• OBIETTIVO DELL'ESERCIZIO:
Puoi ricopiare parola per parola il passo del testo sui giornalisti di settore che va da "Ah, i giornalisti" a "rimetterti in piedi."?

• TESTO FORNITO:
-.-.-
Ah, i giornalisti di settore, poi. Certo, ci sono quelli bravi, e quelli bravissimi. Poi ci sono tutti gli altri (molti) che se non avessero una sedia calda in una bella redazione, in un giornale tenuto in piedi dai contributi statali, potrebbero solo mettere a frutto le loro competenze lavorando come garzoni dal salumiere (absit iniuria) - oppure potrebbero proprio fare i salumieri, caricandosi sulle spalle la croce di una partita IVA, e così sperimenterebbero, forse per la prima volta, cosa significhi far quadrare i conti senza che arrivino i contribuenti a rimetterti in piedi.
Ma non è questo il punto che mi sta a cuore; non volevo focalizzarmi sul finanziamento agli organi di stampa - anzi, arrivo a dire, io sarei pure favorevole, se serve a tenere in vita una forma espressiva minoritaria ma con elementi di valore storico-culturale. Non facciamo così pure per la lirica? Di nuovo, il punto non è il valore più o meno verificabile della stampa che parla (specificamente) di cibo e vino, ma della sua capacità di dire cose interessanti, della sua efficacia, in contrapposizione ad Internet.
-.-.-
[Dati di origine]
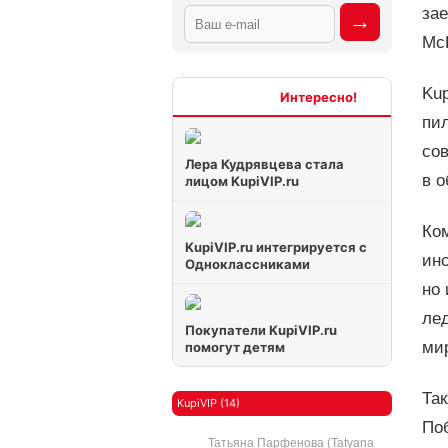
за
McL
Ku
Интересно
пи
со
Лера Кудрявцева стала
в о
лицом KupiVIP.ru
Ко
KupiVIP.ru интегрируется с
ин
Одноклассниками
но 
лед
Покупатели KupiVIP.ru
ми
помогут детям
Та
KupiVIP (14)
По
Татьяна Парфенова (Tatyana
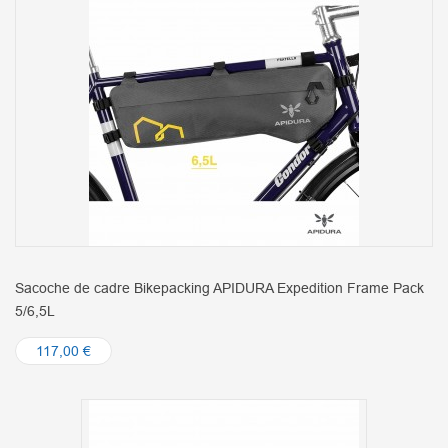
Sacoche de cadre Bikepacking APIDURA Expedition Frame Pack
5/6,5L
117,00 €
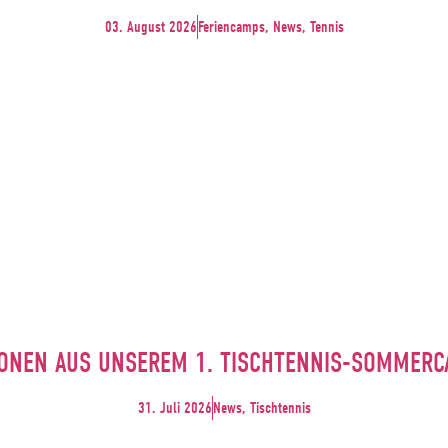
03. August 2026
Feriencamps, News, Tennis
ONEN AUS UNSEREM 1. TISCHTENNIS-SOMMER
31. Juli 2026
News, Tischtennis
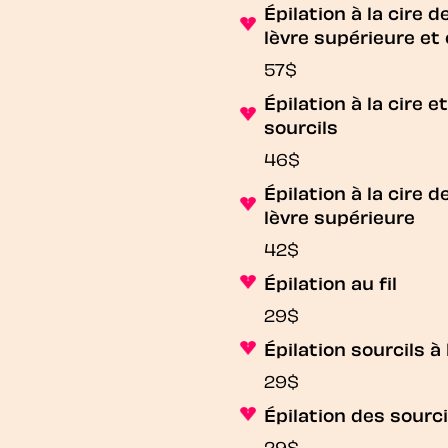
Épilation à la cire d
lèvre supérieure et 
57$
Épilation à la cire e
sourcils
46$
Épilation à la cire d
lèvre supérieure
42$
Épilation au fil
29$
Épilation sourcils à 
29$
Épilation des sourcil
29$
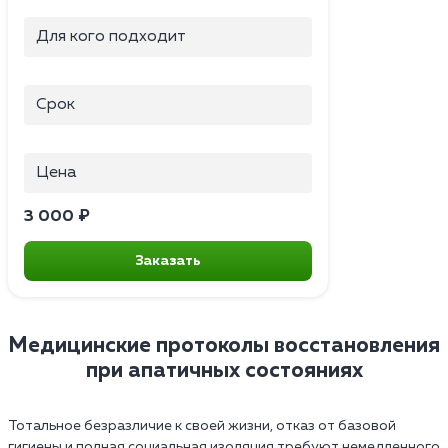
Для кого подходит
Срок
Цена
3 000 ₽
Заказать
Медицинские протоколы восстановления
при апатичных состояниях
Тотальное безразличие к своей жизни, отказ от базовой
гигиены и полная социальная изоляция требуют немедленного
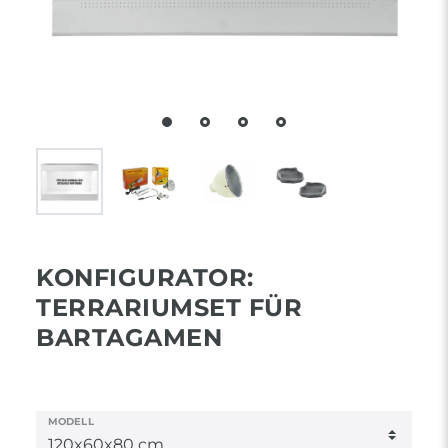
KONFIGURATOR:
TERRARIUMSET FÜR
BARTAGAMEN
MODELL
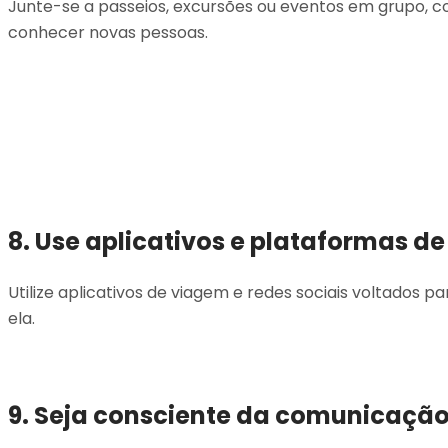
Junte-se a passeios, excursões ou eventos em grupo, com
conhecer novas pessoas.
8. Use aplicativos e plataformas d
Utilize aplicativos de viagem e redes sociais voltados
ela.
9. Seja consciente da comunicação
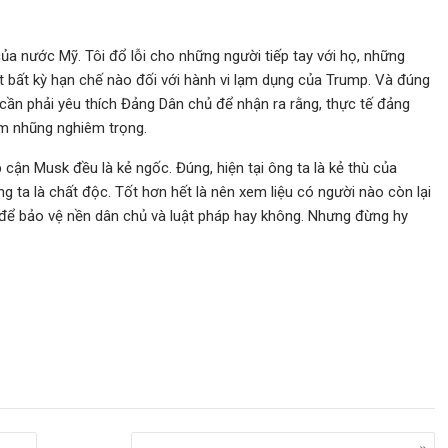
.
ủa nước Mỹ. Tôi đổ lỗi cho những người tiếp tay với họ, những
ặt bất kỳ hạn chế nào đối với hành vi lạm dụng của Trump. Và đúng
 cần phải yêu thích Đảng Dân chủ để nhận ra rằng, thực tế đảng
ham nhũng nghiêm trọng.
cận Musk đều là kẻ ngốc. Đúng, hiện tại ông ta là kẻ thù của
g ta là chất độc. Tốt hơn hết là nên xem liệu có người nào còn lại
để bảo vệ nền dân chủ và luật pháp hay không. Nhưng đừng hy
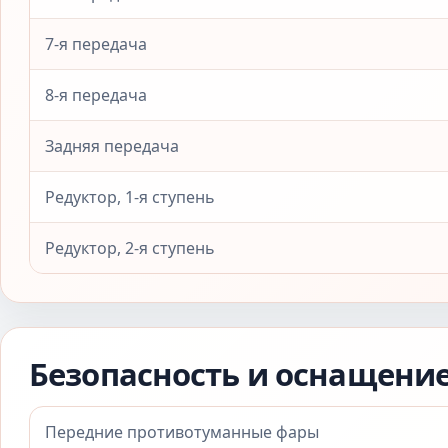
7-я передача
8-я передача
Задняя передача
Редуктор, 1-я ступень
Редуктор, 2-я ступень
Безопасность и оснащени
Передние противотуманные фары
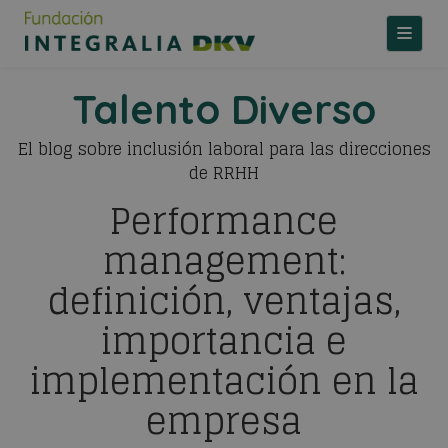
TOGGLE
Talento Diverso
El blog sobre inclusión laboral para las direcciones
de RRHH
Performance
management:
definición, ventajas,
importancia e
implementación en la
empresa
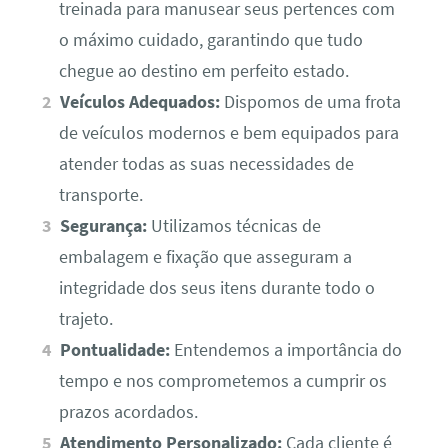
treinada para manusear seus pertences com
o máximo cuidado, garantindo que tudo
chegue ao destino em perfeito estado.
Veículos Adequados:
Dispomos de uma frota
de veículos modernos e bem equipados para
atender todas as suas necessidades de
transporte.
Segurança:
Utilizamos técnicas de
embalagem e fixação que asseguram a
integridade dos seus itens durante todo o
trajeto.
Pontualidade:
Entendemos a importância do
tempo e nos comprometemos a cumprir os
prazos acordados.
Atendimento Personalizado:
Cada cliente é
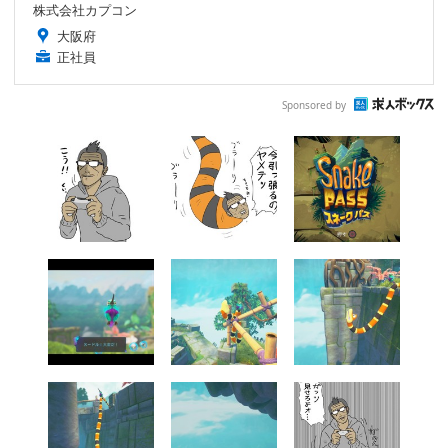
株式会社カプコン
大阪府
正社員
Sponsored by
-.-.-
• RISPOSTA SCRITTA:
Ah, i giornalisti di settore, poi. Certo, ci sono quelli bravi, e quelli bravissimi. Poi ci sono tutti gli altri (molti) che se non avessero una sedia calda in una bella redazione, in un giornale tenuto in piedi dai contributi statali, potrebbero solo mettere a frutto le loro competenze lavorando come garzoni dal salumiere (absit iniuria) - oppure potrebbero proprio fare i salumieri, caricandosi sulle spalle la croce di una partita IVA, e così sperimenterebbero, forse per la prima volta, cosa significhi far quadrare i conti senza che arrivino i contribuenti a rimetterti in piedi.